Work required
Please retype the lines word for word, starting with the very first line and going on through the line that contains "v(0, 28.75) *".
### Supplied records ###
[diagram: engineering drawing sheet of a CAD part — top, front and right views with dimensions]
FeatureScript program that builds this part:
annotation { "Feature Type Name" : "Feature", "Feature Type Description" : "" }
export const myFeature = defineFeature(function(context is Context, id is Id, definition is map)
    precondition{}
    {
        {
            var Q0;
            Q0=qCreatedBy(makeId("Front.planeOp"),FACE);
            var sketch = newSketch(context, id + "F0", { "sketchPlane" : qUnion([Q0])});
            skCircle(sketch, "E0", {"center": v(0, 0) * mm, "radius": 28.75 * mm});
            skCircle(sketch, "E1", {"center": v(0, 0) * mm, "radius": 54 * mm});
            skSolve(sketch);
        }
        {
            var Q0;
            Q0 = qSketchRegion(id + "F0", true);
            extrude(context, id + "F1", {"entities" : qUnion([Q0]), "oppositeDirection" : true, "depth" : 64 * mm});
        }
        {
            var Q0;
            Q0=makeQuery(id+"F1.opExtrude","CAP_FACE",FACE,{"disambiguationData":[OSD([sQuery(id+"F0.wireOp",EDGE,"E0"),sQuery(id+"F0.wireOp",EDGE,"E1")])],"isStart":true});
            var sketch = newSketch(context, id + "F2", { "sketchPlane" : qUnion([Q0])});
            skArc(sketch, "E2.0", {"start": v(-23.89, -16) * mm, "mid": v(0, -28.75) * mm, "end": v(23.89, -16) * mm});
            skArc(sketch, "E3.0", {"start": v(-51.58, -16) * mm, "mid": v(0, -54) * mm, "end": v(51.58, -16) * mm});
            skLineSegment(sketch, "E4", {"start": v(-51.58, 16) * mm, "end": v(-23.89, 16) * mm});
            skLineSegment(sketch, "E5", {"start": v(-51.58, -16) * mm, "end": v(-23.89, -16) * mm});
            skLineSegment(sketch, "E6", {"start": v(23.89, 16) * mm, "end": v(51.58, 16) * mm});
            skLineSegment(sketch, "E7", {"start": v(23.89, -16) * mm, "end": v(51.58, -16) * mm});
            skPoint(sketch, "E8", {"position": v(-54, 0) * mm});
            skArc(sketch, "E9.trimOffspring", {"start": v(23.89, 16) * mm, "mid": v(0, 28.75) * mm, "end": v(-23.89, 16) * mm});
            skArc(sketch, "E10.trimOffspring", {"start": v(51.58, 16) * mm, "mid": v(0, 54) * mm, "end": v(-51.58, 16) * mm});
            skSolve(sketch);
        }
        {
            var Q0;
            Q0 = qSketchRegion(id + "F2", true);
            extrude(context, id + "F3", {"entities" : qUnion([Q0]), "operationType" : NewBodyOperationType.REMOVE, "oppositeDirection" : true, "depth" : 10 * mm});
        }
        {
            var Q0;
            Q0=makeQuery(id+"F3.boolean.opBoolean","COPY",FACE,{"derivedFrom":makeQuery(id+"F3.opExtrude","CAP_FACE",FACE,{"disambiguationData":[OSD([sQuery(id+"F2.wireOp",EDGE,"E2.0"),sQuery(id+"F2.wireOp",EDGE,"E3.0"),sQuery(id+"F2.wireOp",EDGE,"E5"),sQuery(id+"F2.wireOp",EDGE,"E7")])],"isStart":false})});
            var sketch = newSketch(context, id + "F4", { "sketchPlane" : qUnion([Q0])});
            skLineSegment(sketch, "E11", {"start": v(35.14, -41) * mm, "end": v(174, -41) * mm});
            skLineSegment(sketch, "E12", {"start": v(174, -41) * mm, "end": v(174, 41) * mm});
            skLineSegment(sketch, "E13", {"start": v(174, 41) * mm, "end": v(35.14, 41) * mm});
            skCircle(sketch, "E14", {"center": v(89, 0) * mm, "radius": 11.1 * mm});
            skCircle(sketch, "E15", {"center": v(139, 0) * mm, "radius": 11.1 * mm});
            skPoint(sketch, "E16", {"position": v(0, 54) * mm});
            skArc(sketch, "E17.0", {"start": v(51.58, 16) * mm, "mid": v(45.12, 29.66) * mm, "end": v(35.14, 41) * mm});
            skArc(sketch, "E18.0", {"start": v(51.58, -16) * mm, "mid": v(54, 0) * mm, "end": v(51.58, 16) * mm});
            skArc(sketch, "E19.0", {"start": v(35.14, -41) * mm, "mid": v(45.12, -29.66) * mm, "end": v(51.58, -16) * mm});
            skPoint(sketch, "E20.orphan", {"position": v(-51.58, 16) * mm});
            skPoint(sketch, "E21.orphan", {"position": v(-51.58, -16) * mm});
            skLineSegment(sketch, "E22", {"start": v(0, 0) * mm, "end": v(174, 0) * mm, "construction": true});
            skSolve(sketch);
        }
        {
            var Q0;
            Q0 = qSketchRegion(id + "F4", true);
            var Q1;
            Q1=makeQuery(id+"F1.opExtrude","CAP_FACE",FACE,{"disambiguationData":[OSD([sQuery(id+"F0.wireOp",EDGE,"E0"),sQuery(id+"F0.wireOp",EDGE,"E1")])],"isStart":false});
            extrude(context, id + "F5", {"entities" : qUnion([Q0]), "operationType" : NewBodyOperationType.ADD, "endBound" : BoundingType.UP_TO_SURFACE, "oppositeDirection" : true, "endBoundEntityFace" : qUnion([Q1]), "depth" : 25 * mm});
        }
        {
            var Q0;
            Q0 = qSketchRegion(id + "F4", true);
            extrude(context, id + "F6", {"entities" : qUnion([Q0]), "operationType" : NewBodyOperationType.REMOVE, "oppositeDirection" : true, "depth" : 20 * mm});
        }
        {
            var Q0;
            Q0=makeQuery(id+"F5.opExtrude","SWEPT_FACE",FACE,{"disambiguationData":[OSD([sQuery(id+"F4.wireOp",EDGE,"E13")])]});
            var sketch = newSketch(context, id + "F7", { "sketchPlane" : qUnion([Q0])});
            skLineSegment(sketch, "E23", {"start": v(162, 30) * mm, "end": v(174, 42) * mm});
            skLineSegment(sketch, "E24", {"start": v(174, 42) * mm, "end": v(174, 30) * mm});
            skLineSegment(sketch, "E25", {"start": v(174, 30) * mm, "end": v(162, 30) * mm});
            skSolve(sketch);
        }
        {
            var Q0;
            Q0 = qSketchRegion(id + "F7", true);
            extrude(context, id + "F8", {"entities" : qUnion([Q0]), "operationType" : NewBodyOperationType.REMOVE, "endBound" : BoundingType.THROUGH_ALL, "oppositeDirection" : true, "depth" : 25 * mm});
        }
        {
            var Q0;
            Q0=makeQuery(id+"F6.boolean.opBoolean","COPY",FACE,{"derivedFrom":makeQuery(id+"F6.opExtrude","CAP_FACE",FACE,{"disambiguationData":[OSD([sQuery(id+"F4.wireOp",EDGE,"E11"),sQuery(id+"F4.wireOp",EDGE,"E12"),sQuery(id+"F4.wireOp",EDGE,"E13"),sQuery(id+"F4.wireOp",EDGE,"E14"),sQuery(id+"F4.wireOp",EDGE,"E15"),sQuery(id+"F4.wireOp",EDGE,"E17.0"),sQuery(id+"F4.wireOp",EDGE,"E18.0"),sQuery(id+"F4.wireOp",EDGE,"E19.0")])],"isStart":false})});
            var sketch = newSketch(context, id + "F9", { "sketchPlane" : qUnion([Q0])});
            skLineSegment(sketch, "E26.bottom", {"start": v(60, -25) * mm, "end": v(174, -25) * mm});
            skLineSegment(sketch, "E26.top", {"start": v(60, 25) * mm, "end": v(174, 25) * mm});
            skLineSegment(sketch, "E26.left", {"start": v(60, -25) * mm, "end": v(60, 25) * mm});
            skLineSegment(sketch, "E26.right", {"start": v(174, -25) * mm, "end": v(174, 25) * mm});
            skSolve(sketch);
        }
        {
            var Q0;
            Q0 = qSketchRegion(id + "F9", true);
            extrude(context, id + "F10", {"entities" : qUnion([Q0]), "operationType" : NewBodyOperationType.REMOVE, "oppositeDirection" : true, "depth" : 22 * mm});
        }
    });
###
Response
[diagram: engineering drawing sheet of a CAD part — top, front and right views with dimensions]
FeatureScript program that builds this part:
annotation { "Feature Type Name" : "Feature", "Feature Type Description" : "" }
export const myFeature = defineFeature(function(context is Context, id is Id, definition is map)
    precondition{}
    {
        {
            var Q0;
            Q0=qCreatedBy(makeId("Front.planeOp"),FACE);
            var sketch = newSketch(context, id + "F0", { "sketchPlane" : qUnion([Q0])});
            skCircle(sketch, "E0", {"center": v(0, 0) * mm, "radius": 28.75 * mm});
            skCircle(sketch, "E1", {"center": v(0, 0) * mm, "radius": 54 * mm});
            skSolve(sketch);
        }
        {
            var Q0;
            Q0 = qSketchRegion(id + "F0", true);
            extrude(context, id + "F1", {"entities" : qUnion([Q0]), "oppositeDirection" : true, "depth" : 64 * mm});
        }
        {
            var Q0;
            Q0=makeQuery(id+"F1.opExtrude","CAP_FACE",FACE,{"disambiguationData":[OSD([sQuery(id+"F0.wireOp",EDGE,"E0"),sQuery(id+"F0.wireOp",EDGE,"E1")])],"isStart":true});
            var sketch = newSketch(context, id + "F2", { "sketchPlane" : qUnion([Q0])});
            skArc(sketch, "E2.0", {"start": v(-23.89, -16) * mm, "mid": v(0, -28.75) * mm, "end": v(23.89, -16) * mm});
            skArc(sketch, "E3.0", {"start": v(-51.58, -16) * mm, "mid": v(0, -54) * mm, "end": v(51.58, -16) * mm});
            skLineSegment(sketch, "E4", {"start": v(-51.58, 16) * mm, "end": v(-23.89, 16) * mm});
            skLineSegment(sketch, "E5", {"start": v(-51.58, -16) * mm, "end": v(-23.89, -16) * mm});
            skLineSegment(sketch, "E6", {"start": v(23.89, 16) * mm, "end": v(51.58, 16) * mm});
            skLineSegment(sketch, "E7", {"start": v(23.89, -16) * mm, "end": v(51.58, -16) * mm});
            skPoint(sketch, "E8", {"position": v(-54, 0) * mm});
            skArc(sketch, "E9.trimOffspring", {"start": v(23.89, 16) * mm, "mid": v(0, 28.75) * mm, "end": v(-23.89, 16) * mm});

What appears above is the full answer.